During the holiday break (our office is closed between Christmas and New Year‘s), I started a project years in the making. Since 1992, I’ve been keeping all my bills, receipts, letters, cards, and all sorts of other miscellany, including countless newspapers and nicknacks.

Lest you think I’m a hoarder, the items were all organized (by year) into boxes and stored out of sight in the attic. Still, the amount of content was grossly out of prorpotion to the value of the booty.

And so it was time to do some cleaning. After three days, I reduced 12 boxes to four and generated 14 stacks of debris ready for the shredder. So, what did I find? How did I choose what to keep and what to toss?

For starters, I found that receipts, menus, pay stubs and canceled checks from 1992 were novel, but not necessary. I found that a typical college paycheck from working at a snack counter amounted to $28 — enough to buy pizza and see a movie on a Saturday night 20 years ago. Or that three pairs of socks from Structure in 1995 cost just $6.
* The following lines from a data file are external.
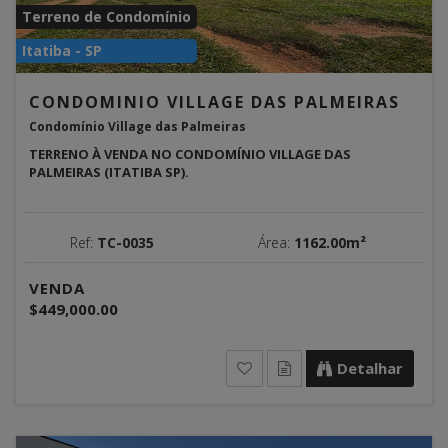
Terreno de Condomínio
Itatiba - SP
CONDOMINIO VILLAGE DAS PALMEIRAS
Condomínio Village das Palmeiras
TERRENO À VENDA NO CONDOMÍNIO VILLAGE DAS
PALMEIRAS (ITATIBA SP).
Ref:
TC-0035
Área:
1162.00m²
VENDA
$449,000.00
Detalhar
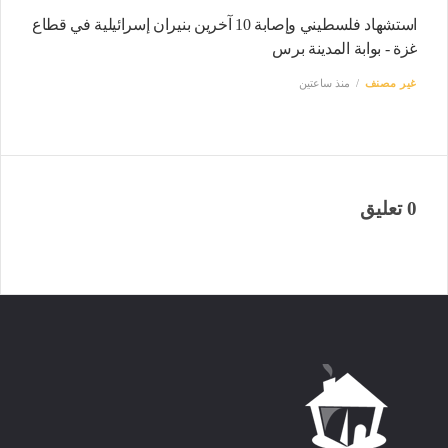
استشهاد فلسطيني وإصابة 10 آخرين بنيران إسرائيلية في قطاع
غزة - بوابة المدينة برس
غير مصنف
منذ ساعتين
0 تعليق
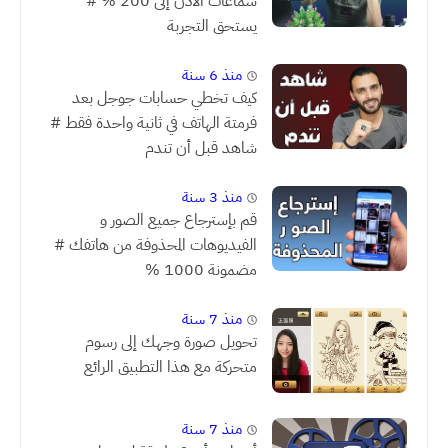
سماعات الأذن إلى 200 % #
يستحق التجربة
منذ 6 سنة
كيف تخطي حسابات جوجل بعد
فرمتة الهاتف في ثانية واحدة فقط #
شاهد قبل أن تندم
منذ 3 سنة
قم بإسترجاع جميع الصور و
الفيديوهات المحذوفة من هاتفك #
مضمونة 1000 %
منذ 7 سنة
تحويل صورة وجهك إلى رسوم
متحركة مع هذا التطبيق الرائع
منذ 7 سنة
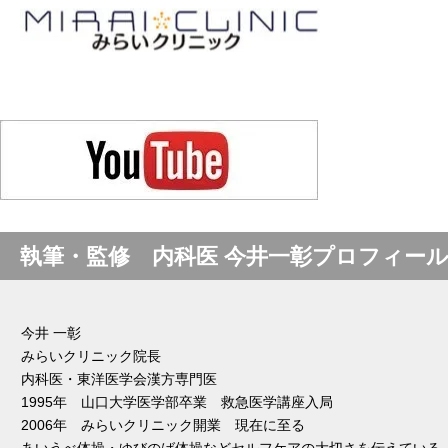
執筆・監修 内科医 今井一彰プロフィー
今井 一彰
みらいクリニック院長
内科医・東洋医学会漢方専門医
1995年 山口大学医学部卒業 救急医学講座入局
2006年 みらいクリニック開業 現在に至る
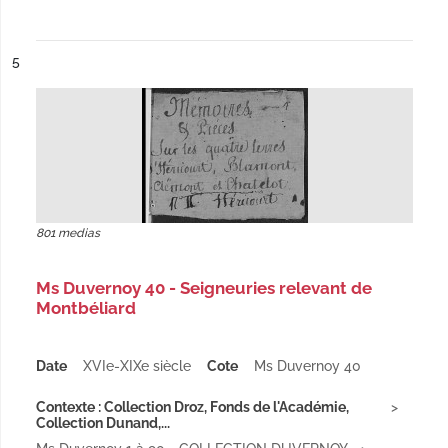
ésultat n°
5
801 medias
Ms Duvernoy 40 - Seigneuries relevant de
Montbéliard
Date
XVIe-XIXe siècle
Cote
Ms Duvernoy 40
Contexte : Collection Droz, Fonds de l'Académie,
Collection Dunand,...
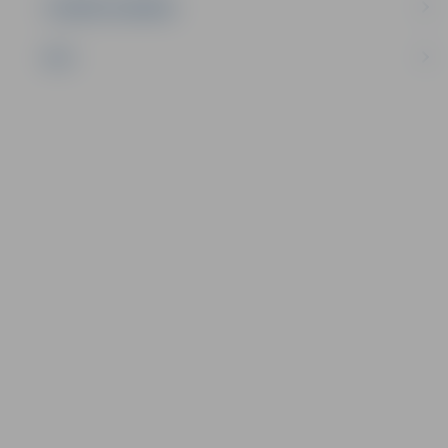
UZŅĒMĒJDARBĪBA
NVO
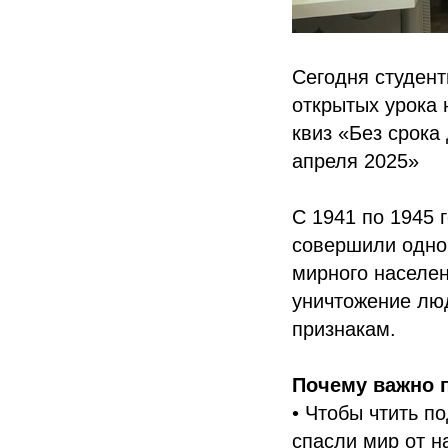
Сегодня студен
открытых урока 
квиз «Без срока
апреля 2025»
С 1941 по 1945 
совершили одно
мирного населен
уничтожение лю
признакам.
Почему важно 
• Чтобы чтить п
спасли мир от н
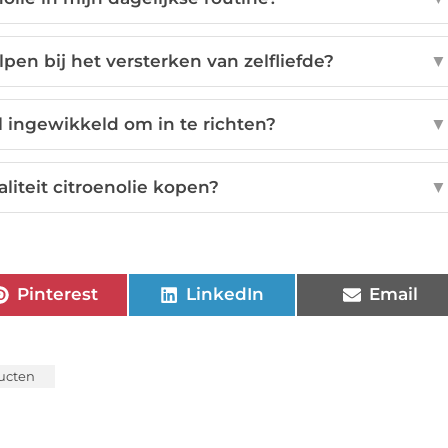
en bij het versterken van zelfliefde?
▼
el ingewikkeld om in te richten?
▼
liteit citroenolie kopen?
▼
Pinterest
LinkedIn
Email
ucten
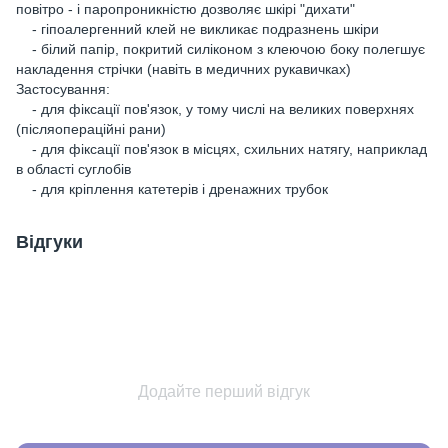
повітро - і паропроникністю дозволяє шкірі "дихати"
- гіпоалергенний клей не викликає подразнень шкіри
- білий папір, покритий силіконом з клеючою боку полегшує
накладення стрічки (навіть в медичних рукавичках)
Застосування:
- для фіксації пов'язок, у тому числі на великих поверхнях
(післяопераційні рани)
- для фіксації пов'язок в місцях, схильних натягу, наприклад
в області суглобів
- для кріплення катетерів і дренажних трубок
Відгуки
Додайте перший відгук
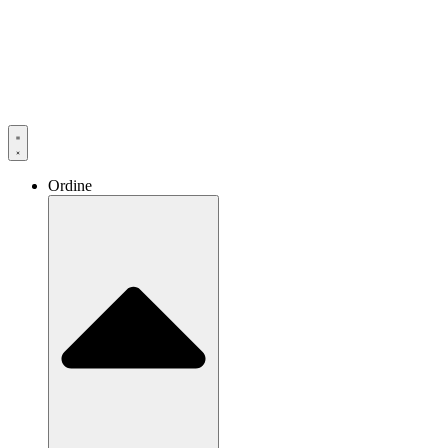
Ordine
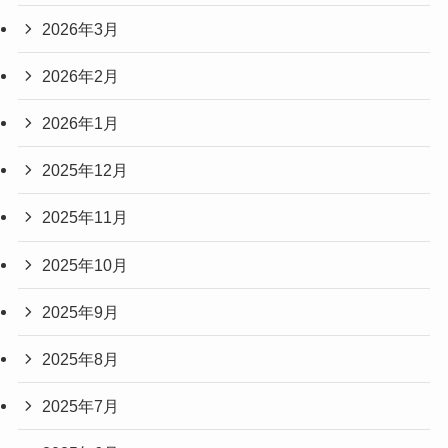
2026年3月
2026年2月
2026年1月
2025年12月
2025年11月
2025年10月
2025年9月
2025年8月
2025年7月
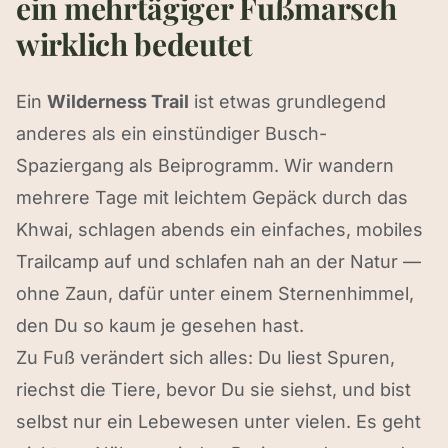
ein mehrtägiger Fußmarsch
wirklich bedeutet
Ein
Wilderness Trail
ist etwas grundlegend
anderes als ein einstündiger Busch-
Spaziergang als Beiprogramm. Wir wandern
mehrere Tage mit leichtem Gepäck durch das
Khwai, schlagen abends ein einfaches, mobiles
Trailcamp auf und schlafen nah an der Natur —
ohne Zaun, dafür unter einem Sternenhimmel,
den Du so kaum je gesehen hast.
Zu Fuß verändert sich alles: Du liest Spuren,
riechst die Tiere, bevor Du sie siehst, und bist
selbst nur ein Lebewesen unter vielen. Es geht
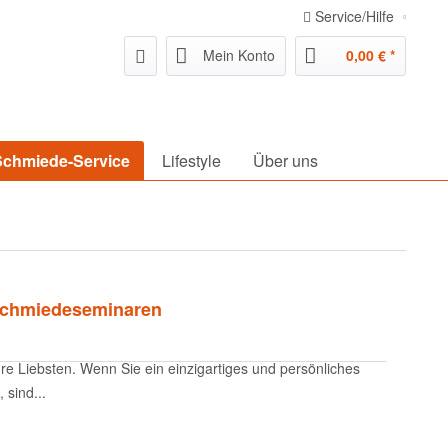
Service/Hilfe
Mein Konto
0,00 € *
Schmiede-Service
Lifestyle
Über uns
 Schmiedeseminaren
e Liebsten. Wenn Sie ein einzigartiges und persönliches
 sind...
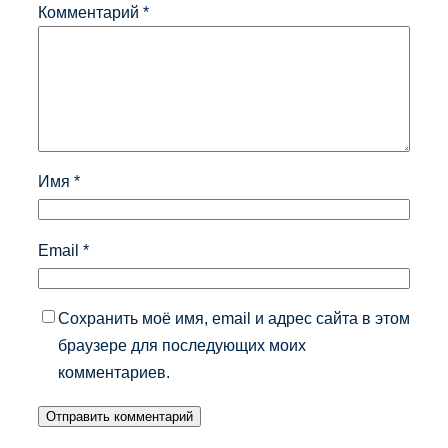
Комментарий
*
Имя
*
Email
*
Сохранить моё имя, email и адрес сайта в этом
браузере для последующих моих
комментариев.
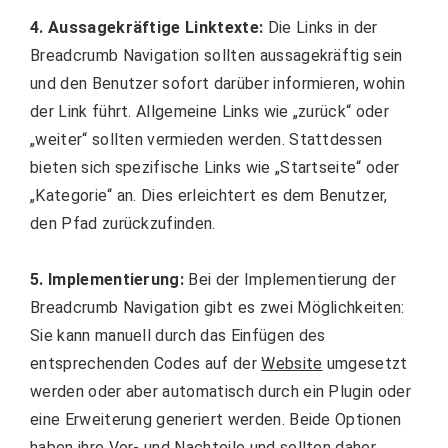
4. Aussagekräftige Linktexte:
Die Links in der
Breadcrumb Navigation sollten aussagekräftig sein
und den Benutzer sofort darüber informieren, wohin
der Link führt. Allgemeine Links wie „zurück“ oder
„weiter“ sollten vermieden werden. Stattdessen
bieten sich spezifische Links wie „Startseite“ oder
„Kategorie“ an. Dies erleichtert es dem Benutzer,
den Pfad zurückzufinden.
5. Implementierung:
Bei der Implementierung der
Breadcrumb Navigation gibt es zwei Möglichkeiten:
Sie kann manuell durch das Einfügen des
entsprechenden Codes auf der
Website
umgesetzt
werden oder aber automatisch durch ein Plugin oder
eine Erweiterung generiert werden. Beide Optionen
haben ihre Vor- und Nachteile und sollten daher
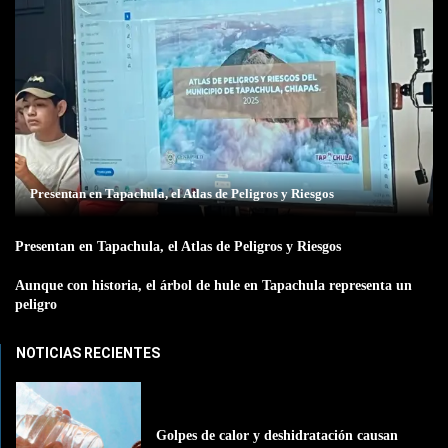
Presentan en Tapachula, el Atlas de Peligros y Riesgos
Presentan en Tapachula, el Atlas de Peligros y Riesgos
Aunque con historia, el árbol de hule en Tapachula representa un
peligro
NOTICIAS RECIENTES
Golpes de calor y deshidratación causan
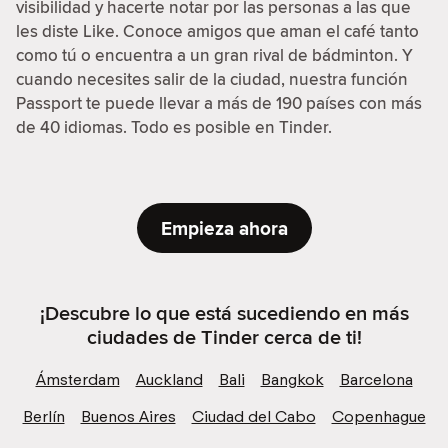
visibilidad y hacerte notar por las personas a las que
les diste Like. Conoce amigos que aman el café tanto
como tú o encuentra a un gran rival de bádminton. Y
cuando necesites salir de la ciudad, nuestra función
Passport te puede llevar a más de 190 países con más
de 40 idiomas. Todo es posible en Tinder.
Empieza ahora
¡Descubre lo que está sucediendo en más
ciudades de Tinder cerca de ti!
Ámsterdam
Auckland
Bali
Bangkok
Barcelona
Berlín
Buenos Aires
Ciudad del Cabo
Copenhague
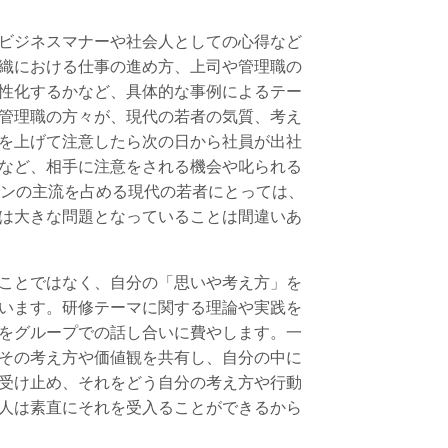
ビジネスマナーや社会人としての心得など
織における仕事の進め方、上司や管理職の
性化するかなど、具体的な事例によるテー
管理職の方々が、現代の若者の気質、考え
を上げて注意したら次の日から社員が出社
など、相手に注意をされる機会や叱られる
ョンの主流を占める現代の若者にとっては、
は大きな問題となっていることは間違いあ
ことではなく、自分の「思いや考え方」を
います。研修テーマに関する理論や実践を
をグループでの話し合いに費やします。一
その考え方や価値観を共有し、自分の中に
受け止め、それをどう自分の考え方や行動
人は素直にそれを受入ることができるから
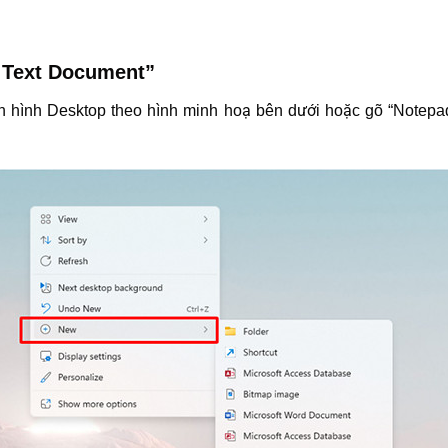
w Text Document”
àn hình Desktop theo hình minh hoạ bên dưới hoặc gõ “Notepad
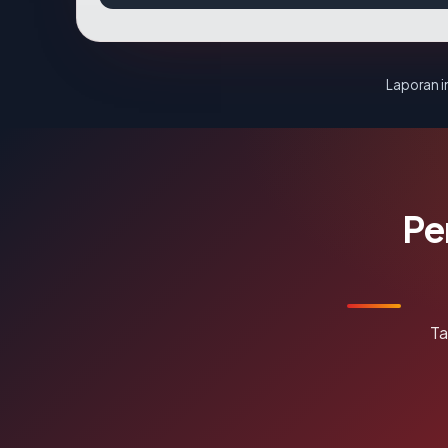
Laporan in
Pe
Ta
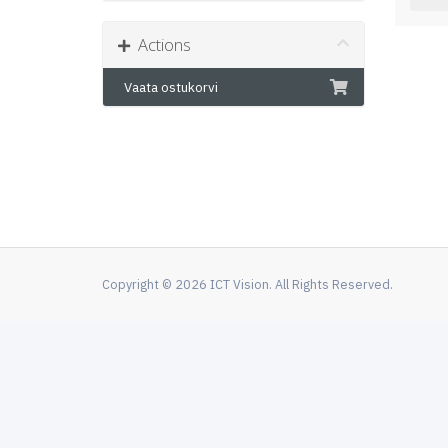
Actions
Vaata ostukorvi
Copyright © 2026 ICT Vision. All Rights Reserved.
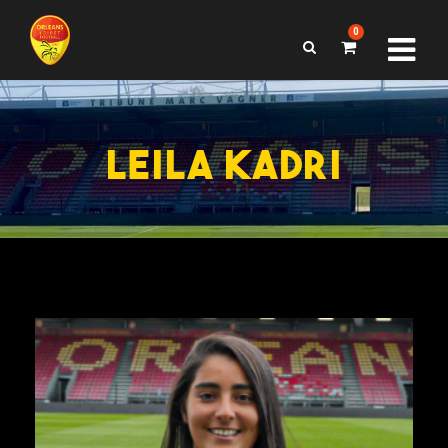
0
LEILA KADRI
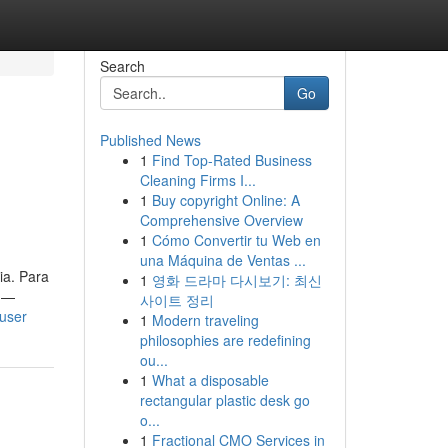
Search
Go
Published News
1
Find Top-Rated Business
Cleaning Firms I...
1
Buy copyright Online: A
Comprehensive Overview
1
Cómo Convertir tu Web en
una Máquina de Ventas ...
ia. Para
1
영화 드라마 다시보기: 최신
a —
사이트 정리
/user
1
Modern traveling
philosophies are redefining
ou...
1
What a disposable
rectangular plastic desk go
o...
1
Fractional CMO Services in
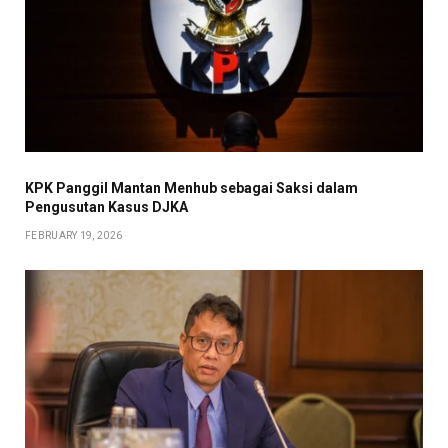
KPK Panggil Mantan Menhub sebagai Saksi dalam
Pengusutan Kasus DJKA
FEBRUARY 19, 2026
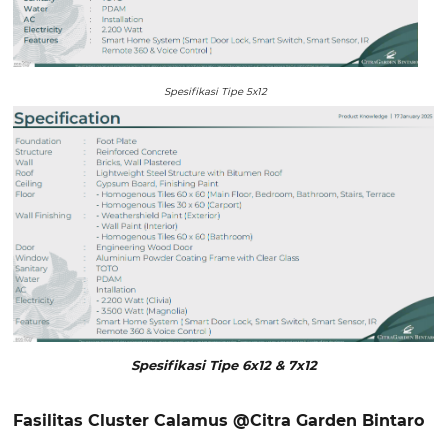
Spesifikasi Tipe 5x12
Spesifikasi Tipe 6x12 & 7x12
Fasilitas Cluster Calamus @Citra Garden Bintaro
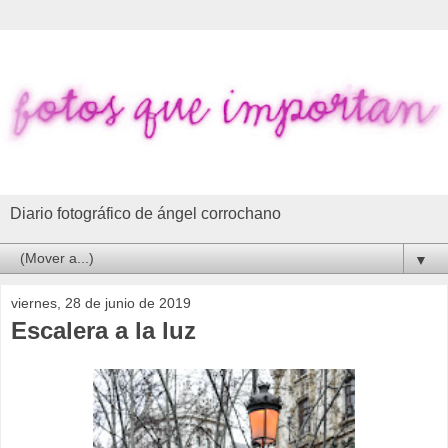
Diario fotográfico de ángel corrochano
▼
viernes, 28 de junio de 2019
Escalera a la luz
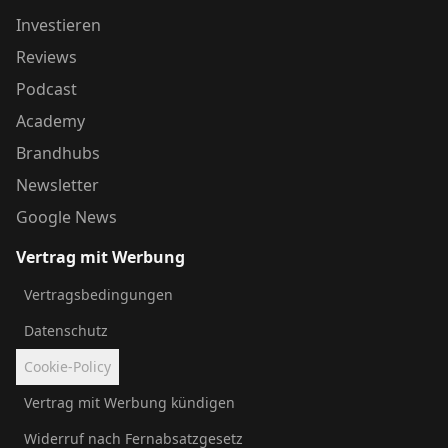
Investieren
Reviews
Podcast
Academy
Brandhubs
Newsletter
Google News
Vertrag mit Werbung
Vertragsbedingungen
Datenschutz
Cookie-Policy
Vertrag mit Werbung kündigen
Widerruf nach Fernabsatzgesetz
But I also found items that I had long ago forgotten. Letters from friends who today I hardly remember. My security blanket from when I was 6. Photos of my nieces when they were small enough to ride on my shoulders.

As I sorted through year upon year, I found that I was inclined to save items that were older, and those from friends and family long gone — either through lost contact or, more absolute, death. It makes sense, I suppose, to keep a letter from my dead aunt, but not from my living one. But, one day they’ll both be gone and both letters will be long lost memories. Shouldn’t I keep them both?

I tried to strike a balance… keeping letters and cards that offered more than a simple “Thanks,” or “Happy Birthday.” All photos were reserved, all financial documents (except tax returns) were set to shred. Most anything to do with my daughter I kept (except countless drawings of rainbows and macaroni animals). And yet, I couldn’t help but wonder if one day I’ll regret trashing the physical embodiment of a memory. Or if, in my haste, I’d accidentally dispose of a letter or photo or document that I meant to keep.

Over the next year I’ll pull out some specific photos, letters and other memories and share them on this site. I’m curious, though. What do you all keep? Why?